Prof. Dr. İBRAHİM TELLİOĞLU

03 Haz

2008

Babacan’dan AB incileri...

HASAN ÜNAL 03 Haziran 2008

DIŞİŞLERİ Bakanı Babacan’ın Türkiye’yi AB yetkililerine şikâyet etmesinde son perde geçen hafta yaşandı. Babacan Türkiye’de Müslümanların dini özgürlüklerini yaşayamadığını anlattı AB’li muhataplarına...

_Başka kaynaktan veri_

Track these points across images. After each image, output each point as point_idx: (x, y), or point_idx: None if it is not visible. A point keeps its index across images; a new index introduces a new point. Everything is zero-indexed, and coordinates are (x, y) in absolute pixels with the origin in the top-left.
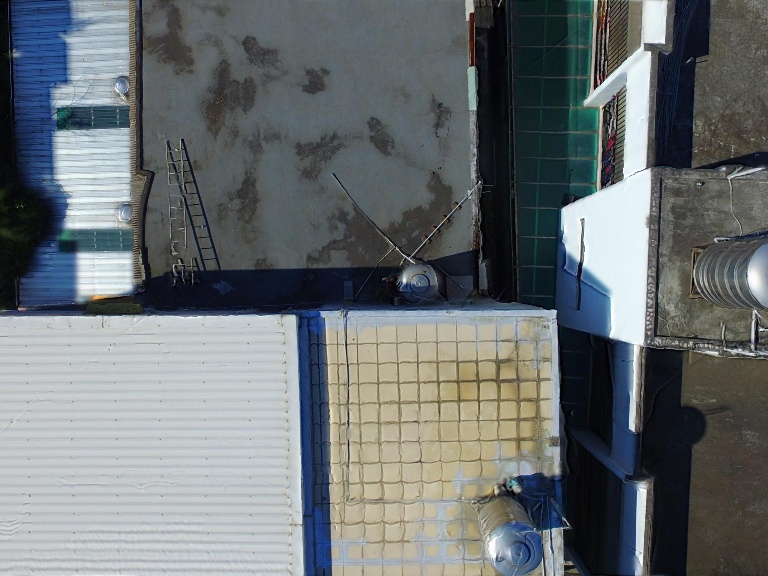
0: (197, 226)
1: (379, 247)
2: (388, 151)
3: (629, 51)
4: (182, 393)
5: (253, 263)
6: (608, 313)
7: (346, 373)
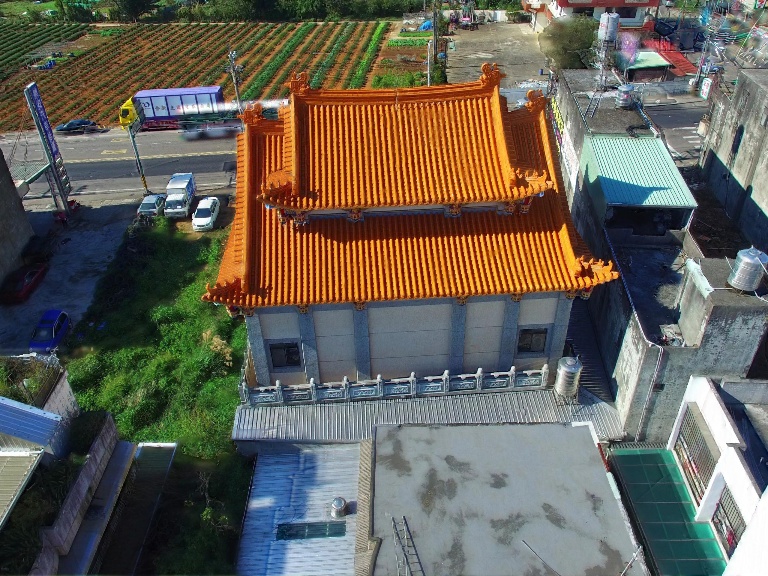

Bu şikâyeti eleştiren basın mensuplarına karşı fazla bir şey söyleyemeyen hatta bir aralık amacını aşan bir beyanatta bulunacağı intibaı veren Babacan, hafta sonunda AKP istişare toplantısında sözlerine sahip çıktı. Bir adım ileri gitti ve ‘Ne yani, yalan mı söyleseydik?’ anlamına gelen sözler sarf etti. Bu da gösterdi ki, Babacan’ın AB’deki muhataplarına söyledikleri bir ifade hatası daha doğrusu sürçü lisan değil, tem tersine gerçek düşünceleridir.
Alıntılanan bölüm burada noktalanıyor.